Earlier that week, the news broke that Random House was planning to charge libraries up to three times the consumer price for digital books. As the speakers had pointed out, only one of the six major US commercial publishers was offering libraries terms on ebooks close to what readers can pay. Meanwhile, there’s a whole ’nother set of issues over scientific, medical, and technical publishers and what they charge to research libraries for access to papers.

In reply, Prof. Richard Darnton pointed out that publishers have legitimate reasons to be worried about digital public libraries damaging their sales. Prof. John Palfrey said that some publishers were observing the DPLA work with interest.
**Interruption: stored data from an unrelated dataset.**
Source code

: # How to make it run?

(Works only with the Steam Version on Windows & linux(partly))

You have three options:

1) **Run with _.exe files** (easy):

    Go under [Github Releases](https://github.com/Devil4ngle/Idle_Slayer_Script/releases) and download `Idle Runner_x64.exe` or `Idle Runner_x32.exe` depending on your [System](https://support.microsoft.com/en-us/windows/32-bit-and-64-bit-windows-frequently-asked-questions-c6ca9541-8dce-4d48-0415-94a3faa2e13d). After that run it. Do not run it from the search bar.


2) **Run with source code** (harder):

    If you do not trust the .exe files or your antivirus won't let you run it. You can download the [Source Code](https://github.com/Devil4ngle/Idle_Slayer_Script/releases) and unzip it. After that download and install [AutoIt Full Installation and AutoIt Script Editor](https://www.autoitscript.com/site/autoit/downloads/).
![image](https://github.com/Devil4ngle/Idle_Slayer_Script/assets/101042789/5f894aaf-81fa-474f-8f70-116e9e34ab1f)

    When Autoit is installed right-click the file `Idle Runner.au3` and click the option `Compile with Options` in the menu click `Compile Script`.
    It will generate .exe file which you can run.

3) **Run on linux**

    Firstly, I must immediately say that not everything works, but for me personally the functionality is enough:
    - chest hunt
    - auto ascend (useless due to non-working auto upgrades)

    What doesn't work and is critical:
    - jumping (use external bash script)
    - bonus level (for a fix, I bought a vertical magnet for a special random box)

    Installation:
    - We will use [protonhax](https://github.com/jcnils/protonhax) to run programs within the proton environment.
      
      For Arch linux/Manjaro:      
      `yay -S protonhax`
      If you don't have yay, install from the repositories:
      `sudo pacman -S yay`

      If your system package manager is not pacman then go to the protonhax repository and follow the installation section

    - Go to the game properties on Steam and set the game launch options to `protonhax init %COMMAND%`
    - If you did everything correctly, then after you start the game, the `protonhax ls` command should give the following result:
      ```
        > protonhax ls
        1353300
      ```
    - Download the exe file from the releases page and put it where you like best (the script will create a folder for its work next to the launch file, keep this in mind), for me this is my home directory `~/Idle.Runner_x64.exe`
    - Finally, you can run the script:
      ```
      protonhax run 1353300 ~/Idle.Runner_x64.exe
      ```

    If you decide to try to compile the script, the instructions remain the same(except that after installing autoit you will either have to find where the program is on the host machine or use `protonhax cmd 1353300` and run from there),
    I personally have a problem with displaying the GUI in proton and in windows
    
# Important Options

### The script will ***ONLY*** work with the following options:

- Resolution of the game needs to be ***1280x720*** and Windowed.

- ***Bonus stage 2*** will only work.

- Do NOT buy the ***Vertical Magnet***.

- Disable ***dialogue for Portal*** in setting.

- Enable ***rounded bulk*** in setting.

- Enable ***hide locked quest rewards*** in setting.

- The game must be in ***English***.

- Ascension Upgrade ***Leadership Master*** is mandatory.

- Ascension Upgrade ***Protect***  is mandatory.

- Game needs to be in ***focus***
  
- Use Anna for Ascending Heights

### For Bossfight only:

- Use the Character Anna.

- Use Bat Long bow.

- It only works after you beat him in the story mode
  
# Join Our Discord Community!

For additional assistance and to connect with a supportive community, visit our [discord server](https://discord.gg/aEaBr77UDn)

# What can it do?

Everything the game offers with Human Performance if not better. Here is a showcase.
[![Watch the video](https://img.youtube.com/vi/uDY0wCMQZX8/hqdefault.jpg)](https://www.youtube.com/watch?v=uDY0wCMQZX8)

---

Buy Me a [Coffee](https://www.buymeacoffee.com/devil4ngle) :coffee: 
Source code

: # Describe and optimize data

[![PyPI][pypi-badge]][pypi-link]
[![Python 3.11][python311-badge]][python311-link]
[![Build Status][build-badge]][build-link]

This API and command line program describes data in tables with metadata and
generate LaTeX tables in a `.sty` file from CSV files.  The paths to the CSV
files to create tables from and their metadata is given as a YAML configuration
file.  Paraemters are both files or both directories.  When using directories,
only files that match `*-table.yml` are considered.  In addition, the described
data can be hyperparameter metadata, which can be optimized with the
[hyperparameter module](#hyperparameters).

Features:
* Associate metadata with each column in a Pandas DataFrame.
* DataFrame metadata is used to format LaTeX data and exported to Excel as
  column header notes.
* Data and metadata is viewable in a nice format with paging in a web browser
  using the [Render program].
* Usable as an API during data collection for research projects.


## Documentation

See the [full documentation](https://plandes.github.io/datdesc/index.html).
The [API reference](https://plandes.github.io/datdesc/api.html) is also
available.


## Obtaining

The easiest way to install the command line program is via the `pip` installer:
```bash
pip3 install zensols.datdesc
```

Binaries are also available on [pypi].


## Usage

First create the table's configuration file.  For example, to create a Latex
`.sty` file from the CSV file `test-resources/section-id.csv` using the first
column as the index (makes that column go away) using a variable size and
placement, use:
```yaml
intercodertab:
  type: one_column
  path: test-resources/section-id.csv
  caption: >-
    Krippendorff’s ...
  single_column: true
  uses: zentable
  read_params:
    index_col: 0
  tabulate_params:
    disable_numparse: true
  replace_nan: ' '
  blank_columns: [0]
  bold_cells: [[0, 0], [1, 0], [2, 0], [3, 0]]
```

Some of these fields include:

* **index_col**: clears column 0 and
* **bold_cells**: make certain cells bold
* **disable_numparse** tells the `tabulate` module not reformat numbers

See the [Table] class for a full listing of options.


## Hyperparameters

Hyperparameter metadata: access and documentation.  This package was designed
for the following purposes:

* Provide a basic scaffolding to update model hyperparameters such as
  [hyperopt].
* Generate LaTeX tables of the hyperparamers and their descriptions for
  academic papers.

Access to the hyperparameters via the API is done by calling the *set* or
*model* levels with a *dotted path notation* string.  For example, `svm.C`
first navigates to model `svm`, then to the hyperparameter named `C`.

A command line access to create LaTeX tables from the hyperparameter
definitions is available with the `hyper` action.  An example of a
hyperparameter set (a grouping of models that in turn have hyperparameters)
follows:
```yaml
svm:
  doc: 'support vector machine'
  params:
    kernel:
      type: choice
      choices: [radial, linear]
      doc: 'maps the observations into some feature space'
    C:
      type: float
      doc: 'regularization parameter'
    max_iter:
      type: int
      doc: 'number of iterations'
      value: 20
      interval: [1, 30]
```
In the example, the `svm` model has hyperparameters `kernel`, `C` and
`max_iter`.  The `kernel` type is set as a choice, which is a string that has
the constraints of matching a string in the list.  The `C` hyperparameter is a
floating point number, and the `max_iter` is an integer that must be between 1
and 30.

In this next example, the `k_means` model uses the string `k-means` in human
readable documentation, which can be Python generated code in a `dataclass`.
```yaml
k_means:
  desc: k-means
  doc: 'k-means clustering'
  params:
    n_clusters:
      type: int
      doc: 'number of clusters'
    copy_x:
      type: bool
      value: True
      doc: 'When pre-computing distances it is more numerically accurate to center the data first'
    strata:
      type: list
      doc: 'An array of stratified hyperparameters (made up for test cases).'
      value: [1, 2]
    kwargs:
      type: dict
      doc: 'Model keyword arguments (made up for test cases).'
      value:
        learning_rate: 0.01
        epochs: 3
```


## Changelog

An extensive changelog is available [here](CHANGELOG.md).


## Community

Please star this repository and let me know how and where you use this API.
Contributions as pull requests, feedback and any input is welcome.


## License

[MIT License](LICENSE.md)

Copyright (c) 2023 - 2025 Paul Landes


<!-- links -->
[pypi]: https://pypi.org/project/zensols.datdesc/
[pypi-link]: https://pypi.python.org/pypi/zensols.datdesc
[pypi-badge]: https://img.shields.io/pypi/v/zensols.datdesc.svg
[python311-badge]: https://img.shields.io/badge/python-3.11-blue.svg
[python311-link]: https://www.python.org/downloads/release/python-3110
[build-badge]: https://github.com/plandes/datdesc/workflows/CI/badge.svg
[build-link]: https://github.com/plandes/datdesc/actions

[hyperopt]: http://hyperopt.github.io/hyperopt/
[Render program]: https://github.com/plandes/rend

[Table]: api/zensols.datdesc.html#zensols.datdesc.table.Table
Still, it didn’t sound like such companies were ready to jump in, and that left me wondering how that limited the DPLA’s potential.

Mike Shatzkin discussed just that issue in an essay titled “Libraries and publishers don’t have symmetrical interest in a conversation”:

Because libraries are, at most 5% of a general trade publisher’s business and far less of the ebook business, and because the market is changing so rapidly and because every retailer except Amazon can be said to be struggling to carve out a sustainable position in the global ebook marketplace, there are many legitimate reasons for the biggest publishers to take a wait-and-see attitude about libraries and ebooks. . . .

Of course, libraries view this differently because the big books from the big publishers are a lot more than 5% of their patrons’ interest.
Libraries need the big books more than the big commercial publishers now need libraries. Plus, when government budgets are being slashed and people are questioning the value of public services, libraries don’t have the same economic leverage they’ve had at other times in publishing history.

None of that came as a surprise to me, of course. In fact, I was sitting next to a gentleman who’s made much of his living publishing a local guidebook, and I pointed out that a digital copy of that book available to anyone could conceivably wipe out his business, or at least hurt it badly.

Shatzkin’s essay goes further to suggest that the divergent interests of big publishers and public libraries are further complicated by the industry’s longer game of trying to ensure that there’s enough competition for Amazon not to become a monopoly. Would cooperating with libraries mean hurting Barnes & Noble and other non-Kindle sources of ebooks?